Serdec was out, leaving five of us, and even then, as I counted, the number shrank to four as another fighter, Balbus this time, was hit savagely between the shoulders and then again on the back of the helmet as he went to his knees, head down. I didn't wait to see him fall forward but swung away, my own shield up in anticipation of being attacked simply because I had stopped moving to look, but there was no one near me and I was in no danger.
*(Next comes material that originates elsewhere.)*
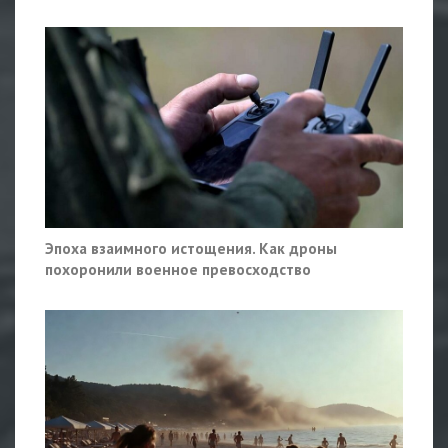
Эпоха взаимного истощения. Как дроны
похоронили военное превосходство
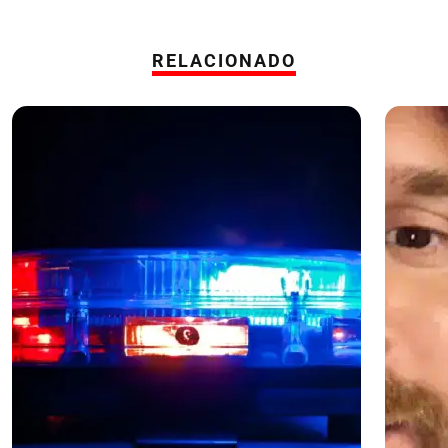
RELACIONADO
I was alone in that part of the field and I took immediate advantage of the respite, dropping the tip of my wooden sword to earth to rest my arm muscles as I looked about me for the best spot from which to defend myself against whoever would eventually come against me.

For hundreds of years the legions of Rome had trained with practice swords that were double the weight of the real swords they would use in battle, and the reasons for that were simple, admirable and perfectly understandable: after having trained for years with heavy practice weapons of oak or ash doweling, a real sword, wielded in battle, felt practically weightless to the soldier using it. For our battle we were similarly encumbered with the brutally heavy practice swords. These often became too heavy even to hold after a period of prolonged use, and so I stood there gratefully, my arms dangling, feeling the deadweight of the weapons I was holding but enjoying the sensation of exhilaration as new strength came flooding back into my tired muscles.